Trina Teacutter, Columbia/Boone County Public Health nurse supervisor, has been working behind the scenes on community vaccinations since before the pandemic, but COVID-19 put her at the forefront of the community.
Her number 1 priority has always been the safety and health of the public and will continue to do so as she leads the COVID-19 vaccination efforts across Colombia.
We spoke to Teacutter about her work and her nomination. This interview has been edited for length and clarity.
What led you to a career in public health?
I fell into it by accident. I worked in a clinic before coming to the health ward, and I had a colleague who left that clinic and came to the health ward. She said, “This is where you should be.” Coincidentally, my position at the other clinic was cut, so I was fired from that job. She knew there was going to be a nurse leaving the health ward, so there would be a vacancy. Then I applied for the position and I’ve been working here for 22 years.
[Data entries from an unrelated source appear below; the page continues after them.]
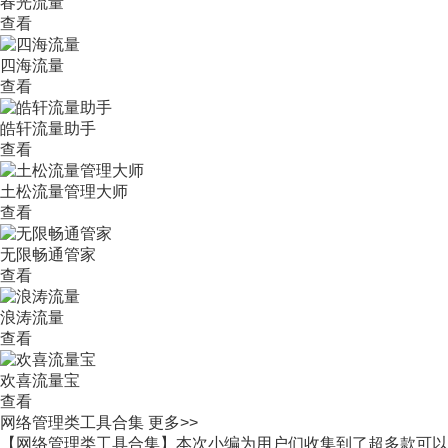
春光流量
查看
四海流量
查看
皓轩流量助手
查看
土松流量管理大师
查看
无限畅通管家
查看
浪涛流量
查看
欢喜流量宝
查看
网络管理类工具合集
更多>>
【网络管理类工具合集】本次小编为用户们收集到了超多款可以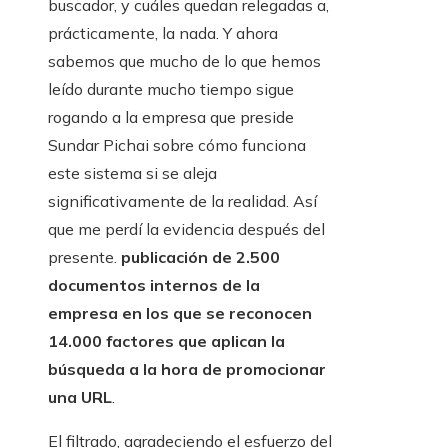
buscador, y cuáles quedan relegadas a,
prácticamente, la nada. Y ahora
sabemos que mucho de lo que hemos
leído durante mucho tiempo sigue
rogando a la empresa que preside
Sundar Pichai sobre cómo funciona
este sistema si se aleja
significativamente de la realidad. Así
que me perdí la evidencia después del
presente.
publicación de 2.500
documentos internos de la
empresa en los que se reconocen
14.000 factores que aplican la
búsqueda a la hora de promocionar
una URL
.
El filtrado, agradeciendo el esfuerzo del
What is your personal mission?Serving the community and ensuring that the community is safe and healthy. Before I became a nurse, I was the vaccination coordinator in our department. I oversee the flu program at school every year and now the COVID-19 vaccinations. So vaccinations have been a big part of my public health career. But we work hard every day to serve our community. That ensures that we continue to do what we do.
What keeps you going despite criticism, especially with COVID-19 of the past two years?My colleagues. We show up every day to support each other, and we all strongly believe in the mission. We are passionate about the health and safety of people in our community. Every time we vaccinate a person, we think there will be one less person in the hospital with COVID-19. We feel like we are saving lives and preventing people from getting negative effects from COVID-19 with every other vaccine we give. We are proud to be able to serve the public. Even if some people are not very happy with us, there are many others who have expressed their appreciation. In public health, we are used to working behind the scenes. We don’t worry about getting accolades. In recent years, public health has come to the fore, so it has been a challenge. But it also gives people a chance to see what we’re doing in public health and to understand some of the things we do.
What does winning this prize mean to you?I’m not the only one pushing these things forward, and I couldn’t do it alone. I have an amazing team of nurses who have worked tirelessly on case studies, contact tracing and vaccinations. I think it would mean something to the whole department because I’m not the only one here who would deserve such an award. It has been very difficult for everyone, not only within our department, but also outside it. I like being recognized for the work we do, but that’s not why we do what we do.